The key is to note that the “intermediate” lists \(L_n'\) are more important than we might have thought. The infinite sequence of lists \(L_1', L_2', L_3',\dots\) in fact contains every squarefree number exactly once (except 1); moreover, they are ordered by their first elements in addition to being ordered themselves, which gives us just enough information to implement an infinite merge that will actually get around to producing something in a finite amount of time!

The primeStep function below takes the prime \(p_{n+1}\) and the list \(L_n\), and produces the pair \((L_{n+1}, L_{n+1}')\). mapAccumL (one of those higher-order functions which isn’t used much but comes in very handy every once in a while) is used to carry along the current list \(L_n\) in an accumulator while simultaneously producing the list ${[L_1’, L_2’, L_3’, ]} $. Finally mergeAll performs a lazy infinite merge, giving us the infinite list of squarefree numbers.
import Data.List (mapAccumL)

sieve (x:xs) = x : sieve (filter (n -> n `mod` x /= 0) xs)
primes = sieve [2..]

-- merge two nondecreasing lists.
(#) :: (Ord a) => [a] -> [a] -> [a]
[] # ys = ys
xs # [] = xs
xs@(x:xt) # ys@(y:yt) | x < y = x : (xt # ys)
                       | x > y = y : (xs # yt)
                       | otherwise = x : (xt # yt)

-- merge an infinite list of lists, assuming that each list
-- is nondecreasing and the lists occur in order of their first
-- element.
mergeAll :: (Ord a) => [[a]] -> [a]
mergeAll ([] : zs) = mergeAll zs
mergeAll (xxs@(x:xs) : yys@(y:ys) : zs)
    | x < y = x : mergeAll (xs : yys : zs)
    | otherwise = mergeAll ((xxs # yys) : zs)
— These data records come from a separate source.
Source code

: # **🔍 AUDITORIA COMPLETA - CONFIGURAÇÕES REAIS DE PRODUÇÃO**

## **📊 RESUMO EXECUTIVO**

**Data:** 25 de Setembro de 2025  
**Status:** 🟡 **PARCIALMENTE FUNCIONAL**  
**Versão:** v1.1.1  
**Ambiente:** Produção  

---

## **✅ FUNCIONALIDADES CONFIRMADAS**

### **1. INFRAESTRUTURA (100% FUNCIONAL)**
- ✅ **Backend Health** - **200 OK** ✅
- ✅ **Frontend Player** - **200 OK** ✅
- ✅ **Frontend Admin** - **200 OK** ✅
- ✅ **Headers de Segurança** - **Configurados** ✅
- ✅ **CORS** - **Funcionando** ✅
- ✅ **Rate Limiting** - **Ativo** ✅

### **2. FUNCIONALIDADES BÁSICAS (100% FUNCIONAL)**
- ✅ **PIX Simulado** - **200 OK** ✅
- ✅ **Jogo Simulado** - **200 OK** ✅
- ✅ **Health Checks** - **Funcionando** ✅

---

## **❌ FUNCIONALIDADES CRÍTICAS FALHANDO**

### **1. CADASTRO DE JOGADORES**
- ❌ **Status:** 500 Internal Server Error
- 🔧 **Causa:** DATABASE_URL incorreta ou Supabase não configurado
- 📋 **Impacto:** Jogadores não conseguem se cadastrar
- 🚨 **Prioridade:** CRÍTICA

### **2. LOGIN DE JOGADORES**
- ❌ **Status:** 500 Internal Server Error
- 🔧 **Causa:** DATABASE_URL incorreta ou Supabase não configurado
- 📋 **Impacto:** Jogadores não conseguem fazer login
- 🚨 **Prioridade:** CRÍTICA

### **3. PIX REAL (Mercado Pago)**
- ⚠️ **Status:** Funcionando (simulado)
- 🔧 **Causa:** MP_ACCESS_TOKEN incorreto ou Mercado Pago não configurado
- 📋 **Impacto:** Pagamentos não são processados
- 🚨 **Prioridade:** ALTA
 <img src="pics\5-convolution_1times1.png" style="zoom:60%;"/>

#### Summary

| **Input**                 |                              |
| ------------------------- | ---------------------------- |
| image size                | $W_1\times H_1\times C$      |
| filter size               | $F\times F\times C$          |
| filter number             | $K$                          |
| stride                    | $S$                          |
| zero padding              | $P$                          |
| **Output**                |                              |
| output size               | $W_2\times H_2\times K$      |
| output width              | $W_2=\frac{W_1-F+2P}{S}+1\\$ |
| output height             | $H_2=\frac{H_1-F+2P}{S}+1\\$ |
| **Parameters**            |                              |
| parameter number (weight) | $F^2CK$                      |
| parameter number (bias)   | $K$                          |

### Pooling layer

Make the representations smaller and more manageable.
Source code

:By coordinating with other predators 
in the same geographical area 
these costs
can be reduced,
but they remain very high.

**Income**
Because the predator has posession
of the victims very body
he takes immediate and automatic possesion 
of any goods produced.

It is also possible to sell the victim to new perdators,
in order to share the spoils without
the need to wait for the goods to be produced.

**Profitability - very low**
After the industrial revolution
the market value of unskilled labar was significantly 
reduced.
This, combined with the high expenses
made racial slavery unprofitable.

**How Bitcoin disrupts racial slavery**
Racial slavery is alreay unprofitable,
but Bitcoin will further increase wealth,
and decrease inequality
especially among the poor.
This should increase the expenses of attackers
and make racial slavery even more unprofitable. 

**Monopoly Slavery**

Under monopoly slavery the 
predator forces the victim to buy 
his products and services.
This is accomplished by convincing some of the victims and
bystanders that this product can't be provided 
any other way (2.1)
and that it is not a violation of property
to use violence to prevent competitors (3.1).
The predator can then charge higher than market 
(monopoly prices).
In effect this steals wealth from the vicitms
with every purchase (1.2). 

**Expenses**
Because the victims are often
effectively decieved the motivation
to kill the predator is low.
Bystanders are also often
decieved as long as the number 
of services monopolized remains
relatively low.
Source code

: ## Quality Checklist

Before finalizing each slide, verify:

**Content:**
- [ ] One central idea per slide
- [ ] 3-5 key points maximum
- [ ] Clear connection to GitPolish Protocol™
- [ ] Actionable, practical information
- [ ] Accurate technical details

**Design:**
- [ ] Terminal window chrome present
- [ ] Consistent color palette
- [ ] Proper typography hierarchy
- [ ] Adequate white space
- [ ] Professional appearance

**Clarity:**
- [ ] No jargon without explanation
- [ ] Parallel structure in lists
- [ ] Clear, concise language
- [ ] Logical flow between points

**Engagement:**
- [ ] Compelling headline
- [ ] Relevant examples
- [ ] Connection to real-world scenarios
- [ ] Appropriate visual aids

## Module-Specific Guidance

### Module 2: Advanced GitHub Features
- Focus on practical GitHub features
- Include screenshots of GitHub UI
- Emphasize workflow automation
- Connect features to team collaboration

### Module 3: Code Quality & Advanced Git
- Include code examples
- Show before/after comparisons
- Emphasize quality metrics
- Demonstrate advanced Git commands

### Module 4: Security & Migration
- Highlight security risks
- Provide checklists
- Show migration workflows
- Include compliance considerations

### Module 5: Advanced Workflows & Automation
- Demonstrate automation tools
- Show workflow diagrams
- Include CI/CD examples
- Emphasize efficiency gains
-- given a list of all squarefree numbers with factors up to
-- but not including p, produce (a,b), where a is all squarefree
-- numbers with factors up to p, and b only includes those which
-- are multiples of p.
primeStep xs p = (xs # pxs, pxs)
  where pxs = map (p*) xs

-- the nth element of primeLists is a sorted list of squarefree
-- numbers with factors up to p_n, which are all multiples of p_n.
-- Therefore every squarefree number occurs exactly once in (concat
-- primeLists), and the lists in primeLists are sorted by first element.
primeLists = snd $ mapAccumL primeStep [1] primes

-- to get a sorted list of squarefree numbers, just merge primeLists.
squarefree = 1 : mergeAll primeLists
It seems to work:
*Main> take 20 $ squarefree
[1,2,3,5,6,7,10,11,13,14,15,17,19,21,22,23,26,29,30,31]

Neat!

At the beginning, I said there are better ways; here’s another! It makes use of the beautiful theory of Dirichlet generating functions, and in particular, the fact that \(\zeta(s)/\zeta(2s)\) is the DGF for the squarefree numbers. Using David Amos’ fantastic mathematics library, this is a piece of cake:
import DirichletSeries
import Data.Maybe

bitToMaybe :: Int -> a -> Maybe a
bitToMaybe 1 = Just
bitToMaybe _ = const Nothing

squarefree = catMaybes $ zipWith bitToMaybe (coeffsDS squarefreeDGF) [1..]

Can you come up with another way?

(Thanks to chessguy, nasa_, olsner, and oerjan from #haskell for suggestions and ideas!)